= Цель задания =
Продолжите текст о церковной жизни и юношеских исканиях, начав сразу после его последней строки.

И неудивительно, что, «полностью изменившись», с головой уйдя в, казалось бы, не требующий душевного напряжения мир, где господствуют стройность богослужебного устава, добрая семейственность и традиционный быт, иногда мы будем ощущать нехватку, стертость какой-то душевной грани. Потому что мир не перестал быть тонким, через него по-прежнему проходит «электрический ток». И Церковь, если подумать, никогда не «отнимала» этого у нас, не требовала отказа от внутренних поисков и глубоких соприкосновений, замены всего этого на внешнее благочестивое «простите-благословите», одинаковое для всех характеров и возрастов. Мы сами обматываем изолентой чувствительные провода, а потом удивляемся ― и «формальности» своего отношения к Богу, и безличности, мелочности отношений с собратьями по вере, и тому, что давно уже «почему-то» всерьез «не думается» и не пишется…
Конечно, в юношеских «дворовых» исканиях ― если говорить о них ― многое бывало неуклюжим, неточным, немудрым. О них хочется сказать словами, найденными мною как-то на последней странице записной книжки:
Страницы дневника. Средь книжной пыли
Как слабости, отжившие свое.

= Собранный материал =
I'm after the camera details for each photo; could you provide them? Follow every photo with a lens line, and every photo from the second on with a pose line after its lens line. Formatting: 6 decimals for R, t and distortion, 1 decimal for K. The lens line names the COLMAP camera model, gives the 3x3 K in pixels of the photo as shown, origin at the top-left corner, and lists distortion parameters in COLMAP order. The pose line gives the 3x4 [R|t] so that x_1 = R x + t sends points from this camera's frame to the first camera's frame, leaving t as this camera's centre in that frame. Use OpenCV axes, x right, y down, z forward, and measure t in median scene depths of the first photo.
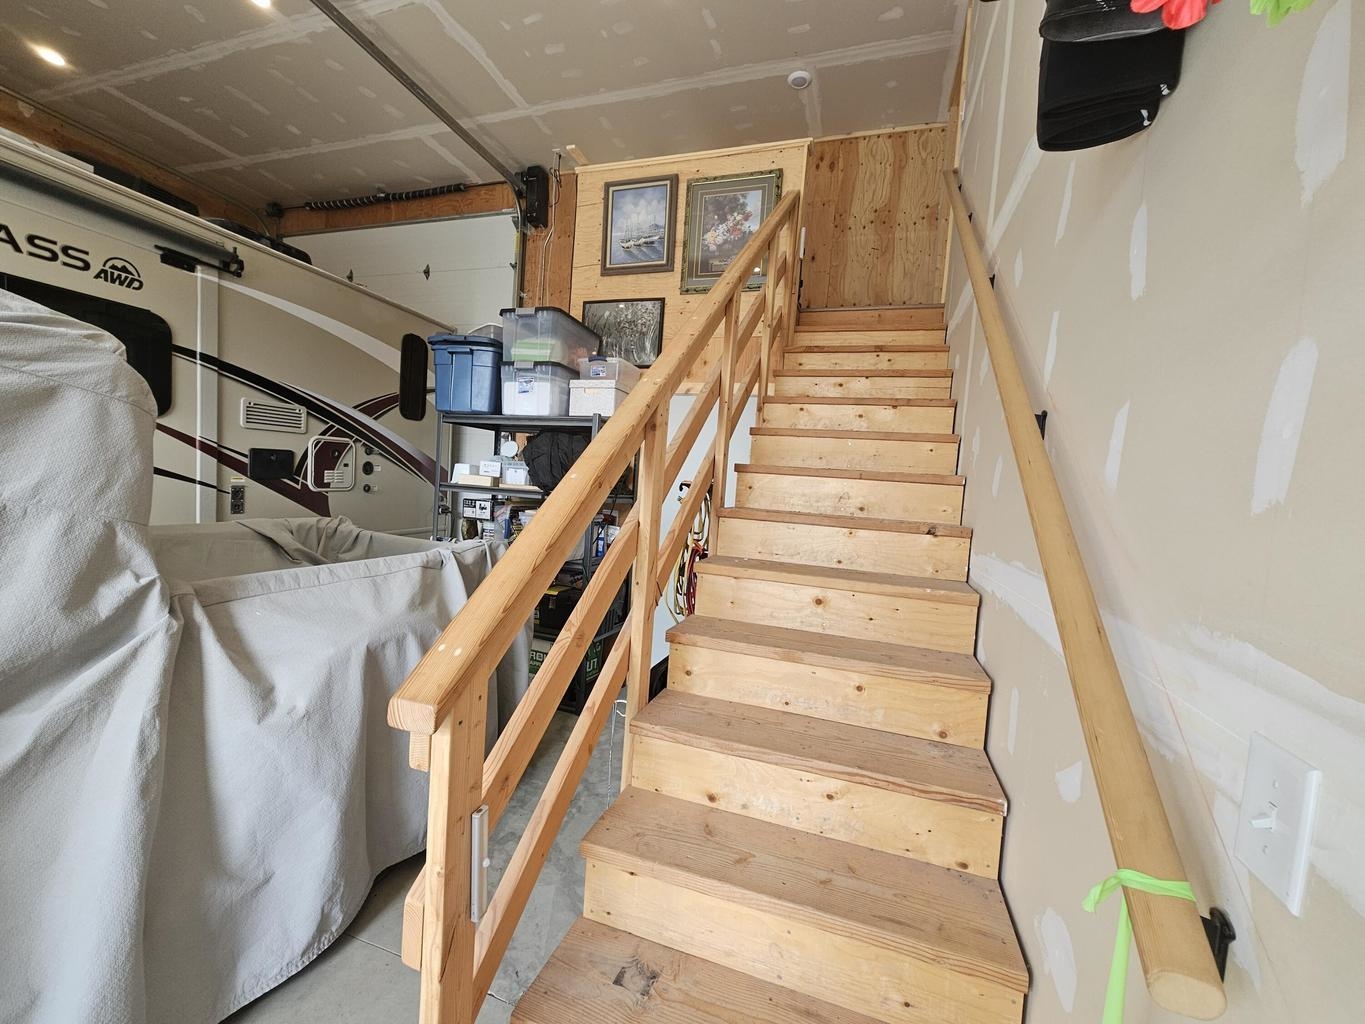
lens RADIAL K [[558.0, 0, 683.1], [0, 558.0, 514.6], [0, 0, 1]] dist [-0.002817, 0.000878]
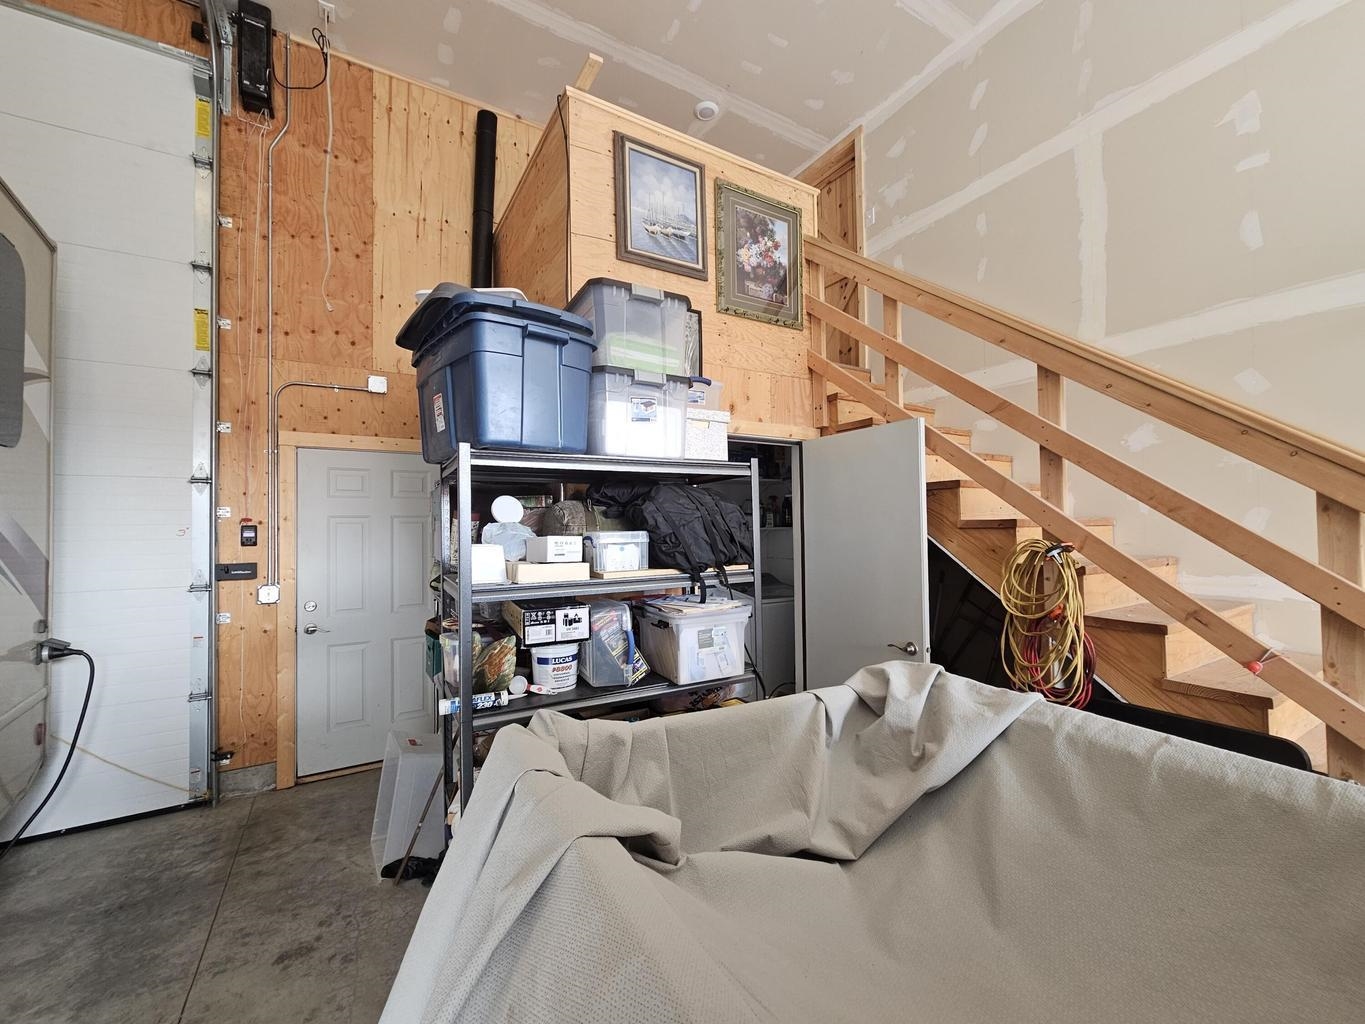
lens RADIAL K [[558.0, 0, 680.4], [0, 558.0, 516.0], [0, 0, 1]] dist [-0.002817, 0.000878]
pose [[0.656285, -0.057109, 0.752348, -0.679654], [0.093900, 0.995561, -0.006339, -0.098818], [-0.748647, 0.074806, 0.658735, 0.531374]]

= Ответ =
Мы не Любовь, а боль боготворили,
Считая, что взрослеем от нее…
Но вместе с тем нельзя, наверное, сказать, что все это принадлежало «жизни, в которой не было Бога». Он был ― и даже, в какие-то моменты, был к нам очень близок. И возможно, уткнувшись в спинку дивана или чье-то плечо, давясь судорожным комком в горле, мы внутренне боролись не с чувством «разорванности» и горечи жизни, а с неосознаваемой и невместимой пока Божией милостью. Кажется, встречаясь со старыми друзьями, испытывая что-то похожее на «дежа вю», мы и сейчас немного боимся, что «прорвется» из глубины души то самое состояние. Ну и что, даже если и так… Ведь можно сделать то, чего мы раньше не умели ― встать на колени и молиться. Без иконы, без лампадки, в темноте, под аккомпанемент тоски, под чьи-то всхлипы, под звуки той самой «грустной песни»… А еще можно шепотом попросить, вслед за Юрием Шевчуком:
И если вокруг ― одно лихо,
И если вокруг ― слишком тонко,
Люби Ты нас, Господи, тихо…
И мы тоже будем ― тихо и бережно ― понемногу учиться любить.